In the evening, the realtor visits us again to give us an appraisal of our property, were we to move to Santa Barbara. Another job offer is being refused for lack of competitive bidding. Whether the job is about Jan or this writer (sorry, can't be specific at this time), it has to make sense. That one did not.

Friday, July 18, 1997
It is decided to take it easy over the weekend. A lost cat, a potential new job, selling the house, buying a new one... Enough stress!

Saturday, July 19, 1997
Taking it easy appears to have a relative meaning in this household. A contractor, building a new house on the adjacent street and whom this writer met searching for Luigi, owns a bunch of 10-foot 4 by 4's that he cannot use for his building project and needs to dump them. We offer to take them off his site. Forty or more pieces of lumber that we load with the help of good ol' Frank on our 1962 Chevy truck, and lay down along the hedge of pittosporum we planted one and one half years ago all around our property line.
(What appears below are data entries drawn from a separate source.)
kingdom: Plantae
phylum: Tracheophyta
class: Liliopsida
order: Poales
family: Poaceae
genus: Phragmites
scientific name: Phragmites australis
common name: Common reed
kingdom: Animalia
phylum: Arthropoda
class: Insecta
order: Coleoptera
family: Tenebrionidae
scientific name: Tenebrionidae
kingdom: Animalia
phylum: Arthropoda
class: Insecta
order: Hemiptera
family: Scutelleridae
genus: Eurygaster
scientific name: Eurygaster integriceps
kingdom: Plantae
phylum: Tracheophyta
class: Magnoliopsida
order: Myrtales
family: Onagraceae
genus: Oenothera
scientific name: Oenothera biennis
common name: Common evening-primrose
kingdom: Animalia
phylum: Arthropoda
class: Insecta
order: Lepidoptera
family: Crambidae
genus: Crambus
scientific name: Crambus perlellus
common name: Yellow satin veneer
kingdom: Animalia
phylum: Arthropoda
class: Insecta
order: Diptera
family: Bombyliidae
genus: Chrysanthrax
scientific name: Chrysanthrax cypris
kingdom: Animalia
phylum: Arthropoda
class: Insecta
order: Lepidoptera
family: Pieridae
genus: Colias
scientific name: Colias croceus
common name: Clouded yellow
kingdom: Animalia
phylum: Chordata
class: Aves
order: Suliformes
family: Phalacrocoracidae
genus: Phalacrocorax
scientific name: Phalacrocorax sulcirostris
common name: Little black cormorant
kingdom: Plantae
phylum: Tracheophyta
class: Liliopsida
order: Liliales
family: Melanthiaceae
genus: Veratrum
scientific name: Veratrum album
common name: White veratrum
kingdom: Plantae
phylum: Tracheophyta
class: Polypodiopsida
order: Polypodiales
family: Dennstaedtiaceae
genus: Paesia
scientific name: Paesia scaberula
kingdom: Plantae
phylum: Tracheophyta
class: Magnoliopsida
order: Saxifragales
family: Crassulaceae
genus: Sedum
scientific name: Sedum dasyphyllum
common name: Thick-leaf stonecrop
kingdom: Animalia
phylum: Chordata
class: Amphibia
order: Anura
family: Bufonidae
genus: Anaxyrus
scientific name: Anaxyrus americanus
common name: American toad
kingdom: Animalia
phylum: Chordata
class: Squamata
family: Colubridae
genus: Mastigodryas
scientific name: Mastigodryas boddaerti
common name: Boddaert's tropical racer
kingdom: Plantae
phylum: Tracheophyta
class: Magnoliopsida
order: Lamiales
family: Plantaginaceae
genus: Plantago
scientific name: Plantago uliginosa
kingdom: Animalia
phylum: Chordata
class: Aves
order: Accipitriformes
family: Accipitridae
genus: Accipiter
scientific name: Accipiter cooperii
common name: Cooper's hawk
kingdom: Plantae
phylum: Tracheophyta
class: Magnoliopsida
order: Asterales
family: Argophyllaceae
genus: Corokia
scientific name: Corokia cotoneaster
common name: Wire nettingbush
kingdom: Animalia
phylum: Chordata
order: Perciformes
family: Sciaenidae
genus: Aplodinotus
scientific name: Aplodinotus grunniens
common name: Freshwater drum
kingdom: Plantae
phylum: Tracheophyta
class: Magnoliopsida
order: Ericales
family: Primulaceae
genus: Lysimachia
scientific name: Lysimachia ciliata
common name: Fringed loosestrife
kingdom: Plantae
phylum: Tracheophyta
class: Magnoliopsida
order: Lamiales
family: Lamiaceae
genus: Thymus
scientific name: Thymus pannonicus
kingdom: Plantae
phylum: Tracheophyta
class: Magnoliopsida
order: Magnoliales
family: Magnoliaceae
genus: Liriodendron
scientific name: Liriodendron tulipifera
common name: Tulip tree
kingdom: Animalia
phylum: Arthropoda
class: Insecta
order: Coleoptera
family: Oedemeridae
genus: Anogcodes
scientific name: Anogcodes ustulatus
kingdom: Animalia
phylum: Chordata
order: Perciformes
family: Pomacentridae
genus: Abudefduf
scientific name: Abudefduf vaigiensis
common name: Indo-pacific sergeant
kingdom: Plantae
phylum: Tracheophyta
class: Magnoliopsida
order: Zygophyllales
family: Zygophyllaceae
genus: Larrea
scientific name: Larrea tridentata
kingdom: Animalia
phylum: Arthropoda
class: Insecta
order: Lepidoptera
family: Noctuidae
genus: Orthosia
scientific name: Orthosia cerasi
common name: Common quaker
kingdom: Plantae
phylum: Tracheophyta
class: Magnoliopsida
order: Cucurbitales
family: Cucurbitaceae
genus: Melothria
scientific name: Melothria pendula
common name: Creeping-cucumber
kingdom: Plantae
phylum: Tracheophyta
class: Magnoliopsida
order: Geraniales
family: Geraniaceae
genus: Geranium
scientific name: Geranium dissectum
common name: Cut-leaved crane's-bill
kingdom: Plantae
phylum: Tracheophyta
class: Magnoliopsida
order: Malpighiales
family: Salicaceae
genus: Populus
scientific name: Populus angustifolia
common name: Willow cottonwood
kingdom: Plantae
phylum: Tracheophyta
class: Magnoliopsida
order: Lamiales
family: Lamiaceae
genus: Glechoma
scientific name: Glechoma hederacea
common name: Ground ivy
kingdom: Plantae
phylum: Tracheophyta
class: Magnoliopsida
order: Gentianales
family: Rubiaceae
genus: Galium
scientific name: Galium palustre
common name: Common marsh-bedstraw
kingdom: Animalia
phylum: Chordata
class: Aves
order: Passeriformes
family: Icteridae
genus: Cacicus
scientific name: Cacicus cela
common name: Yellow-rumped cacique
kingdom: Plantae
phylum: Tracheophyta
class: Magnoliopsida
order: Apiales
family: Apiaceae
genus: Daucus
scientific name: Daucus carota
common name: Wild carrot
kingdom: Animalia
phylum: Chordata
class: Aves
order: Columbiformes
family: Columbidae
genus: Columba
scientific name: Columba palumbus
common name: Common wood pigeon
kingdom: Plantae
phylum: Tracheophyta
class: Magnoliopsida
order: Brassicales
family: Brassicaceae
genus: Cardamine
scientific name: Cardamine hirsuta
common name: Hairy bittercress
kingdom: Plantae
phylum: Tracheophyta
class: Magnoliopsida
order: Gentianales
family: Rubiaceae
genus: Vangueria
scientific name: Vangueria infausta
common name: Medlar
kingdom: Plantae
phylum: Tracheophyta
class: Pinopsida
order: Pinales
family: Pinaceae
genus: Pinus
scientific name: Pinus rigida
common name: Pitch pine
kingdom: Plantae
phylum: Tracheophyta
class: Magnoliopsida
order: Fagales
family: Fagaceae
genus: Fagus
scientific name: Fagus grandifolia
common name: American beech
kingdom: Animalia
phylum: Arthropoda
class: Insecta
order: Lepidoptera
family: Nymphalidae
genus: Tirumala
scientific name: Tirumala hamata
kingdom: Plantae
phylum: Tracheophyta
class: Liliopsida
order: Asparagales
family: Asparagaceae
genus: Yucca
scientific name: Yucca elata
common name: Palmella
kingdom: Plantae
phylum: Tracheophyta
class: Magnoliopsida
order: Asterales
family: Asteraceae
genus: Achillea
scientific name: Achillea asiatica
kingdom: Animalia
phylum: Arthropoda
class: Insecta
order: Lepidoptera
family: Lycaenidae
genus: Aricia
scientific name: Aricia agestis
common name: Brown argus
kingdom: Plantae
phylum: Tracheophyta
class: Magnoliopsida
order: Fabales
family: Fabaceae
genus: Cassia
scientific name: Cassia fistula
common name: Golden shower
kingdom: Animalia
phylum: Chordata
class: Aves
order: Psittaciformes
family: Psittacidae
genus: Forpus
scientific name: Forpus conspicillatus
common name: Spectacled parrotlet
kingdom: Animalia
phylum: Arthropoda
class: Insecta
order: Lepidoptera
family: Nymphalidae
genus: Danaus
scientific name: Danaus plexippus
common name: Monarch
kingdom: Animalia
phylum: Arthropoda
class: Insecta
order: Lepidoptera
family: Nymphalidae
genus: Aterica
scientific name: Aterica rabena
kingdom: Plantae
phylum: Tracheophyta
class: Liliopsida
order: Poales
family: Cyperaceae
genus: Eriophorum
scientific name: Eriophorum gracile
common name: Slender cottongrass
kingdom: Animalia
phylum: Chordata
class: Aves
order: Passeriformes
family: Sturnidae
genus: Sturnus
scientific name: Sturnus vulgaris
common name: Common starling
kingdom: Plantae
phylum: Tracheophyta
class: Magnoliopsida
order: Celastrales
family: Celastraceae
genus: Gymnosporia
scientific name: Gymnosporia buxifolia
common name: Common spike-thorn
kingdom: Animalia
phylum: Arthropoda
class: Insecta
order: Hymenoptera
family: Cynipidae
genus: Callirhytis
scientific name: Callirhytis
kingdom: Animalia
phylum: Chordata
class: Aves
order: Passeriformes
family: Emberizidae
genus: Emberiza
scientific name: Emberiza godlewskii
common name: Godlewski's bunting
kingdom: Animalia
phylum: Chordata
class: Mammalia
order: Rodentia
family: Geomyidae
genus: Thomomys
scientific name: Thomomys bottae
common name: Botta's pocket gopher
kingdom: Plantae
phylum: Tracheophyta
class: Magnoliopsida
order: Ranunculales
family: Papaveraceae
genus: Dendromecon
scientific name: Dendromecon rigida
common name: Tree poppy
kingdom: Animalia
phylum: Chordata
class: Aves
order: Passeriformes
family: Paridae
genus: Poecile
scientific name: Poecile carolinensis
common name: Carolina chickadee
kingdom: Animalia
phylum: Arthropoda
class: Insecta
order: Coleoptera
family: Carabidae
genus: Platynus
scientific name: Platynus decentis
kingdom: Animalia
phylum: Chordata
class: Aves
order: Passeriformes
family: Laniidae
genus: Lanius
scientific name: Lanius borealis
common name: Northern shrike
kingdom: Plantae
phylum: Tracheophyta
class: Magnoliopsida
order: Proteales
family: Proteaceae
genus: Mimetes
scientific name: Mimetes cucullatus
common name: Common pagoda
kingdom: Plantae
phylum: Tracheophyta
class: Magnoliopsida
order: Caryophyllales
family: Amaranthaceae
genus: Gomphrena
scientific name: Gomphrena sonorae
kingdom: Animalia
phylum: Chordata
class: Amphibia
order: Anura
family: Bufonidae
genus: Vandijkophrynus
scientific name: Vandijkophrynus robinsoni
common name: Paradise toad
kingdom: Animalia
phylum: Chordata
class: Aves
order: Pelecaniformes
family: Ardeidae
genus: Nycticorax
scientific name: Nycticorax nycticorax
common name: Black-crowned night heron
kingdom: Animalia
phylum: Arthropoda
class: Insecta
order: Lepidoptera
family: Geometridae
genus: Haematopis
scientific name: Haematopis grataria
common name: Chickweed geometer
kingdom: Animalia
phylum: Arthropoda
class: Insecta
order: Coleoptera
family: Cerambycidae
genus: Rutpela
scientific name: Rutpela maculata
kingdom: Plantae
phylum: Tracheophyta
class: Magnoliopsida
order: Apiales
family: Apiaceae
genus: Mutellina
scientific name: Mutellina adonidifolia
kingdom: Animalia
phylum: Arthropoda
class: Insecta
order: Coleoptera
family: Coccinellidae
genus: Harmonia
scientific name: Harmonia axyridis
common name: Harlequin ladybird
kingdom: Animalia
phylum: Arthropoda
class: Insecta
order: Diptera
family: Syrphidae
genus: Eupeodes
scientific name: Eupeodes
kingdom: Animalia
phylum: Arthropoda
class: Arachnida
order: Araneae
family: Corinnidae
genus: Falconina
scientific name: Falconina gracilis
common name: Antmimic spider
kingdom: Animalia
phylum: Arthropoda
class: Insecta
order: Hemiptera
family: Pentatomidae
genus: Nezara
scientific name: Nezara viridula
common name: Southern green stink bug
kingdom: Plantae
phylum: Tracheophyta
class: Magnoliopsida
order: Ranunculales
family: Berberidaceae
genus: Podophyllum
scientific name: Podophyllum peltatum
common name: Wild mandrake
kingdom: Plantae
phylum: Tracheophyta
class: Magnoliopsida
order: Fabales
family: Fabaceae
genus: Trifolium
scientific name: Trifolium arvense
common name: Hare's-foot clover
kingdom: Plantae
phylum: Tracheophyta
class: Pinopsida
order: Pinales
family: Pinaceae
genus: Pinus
In the evening, already laying out and sticking the lumber to the ground with little regard for his aching back, this commentator gets interrupted by another unpleasant episode. A third neighbor who happens to have a feud with the cat's kidnapper comes rushing in the yard through the door in our contiguous fence and starts shouting at this now bewildered and physically as well as emotionally tired writer-webmaster-cat rescuer-gardener (pick and choose) who, for the occasion, seems to have become a "mother f....." and other friendly qualificatives not worth repeating here. Object of the crime? We dared passing through his property with the police officers to go and deliver Luigi from his imprisonment. Upon threatening to condemn the door, put barbed wire, kill our pittosporums and whatever other neighborly acts, he leaves our yard - in our neighborhood it's okay to trespass (what a moronic concept, trespassing...) to go and insult someone but it's a crime to pass through in case of an emergency.

Sunday, July 20, 1997
Now, it's the turn of the kidnapper to talk to us over the fence. Luigi could not have been in his workshop for more than two days and anyway the f...... cat (Luigi and I have the "F" word in common!) is back and looks healthy. Jan talks to him against my recommendation and is happy to report that she was very neutral. Jan loves neutrality - she must have Swiss blood running through her veins. Of course, instead of remaining silent, this frailed mind made a few unfriendly remarks about the concept of neutrality which pretty much plagued our evening with distress.

This writer is going to turn 47 in three days. His leg - with a double compound fracture which occurred last August thanks to the grace of an uninsured motorist who opened his car door at the wrong time - is still hurting, though getting better. Luigi is back to his parents (we have no children). The job's situation is in limbo. And we have great neighbors! Swans has suffered.

And you were left holding the cup.

I apologize.

Please, think of us and Swans with kindness. It is summer after all!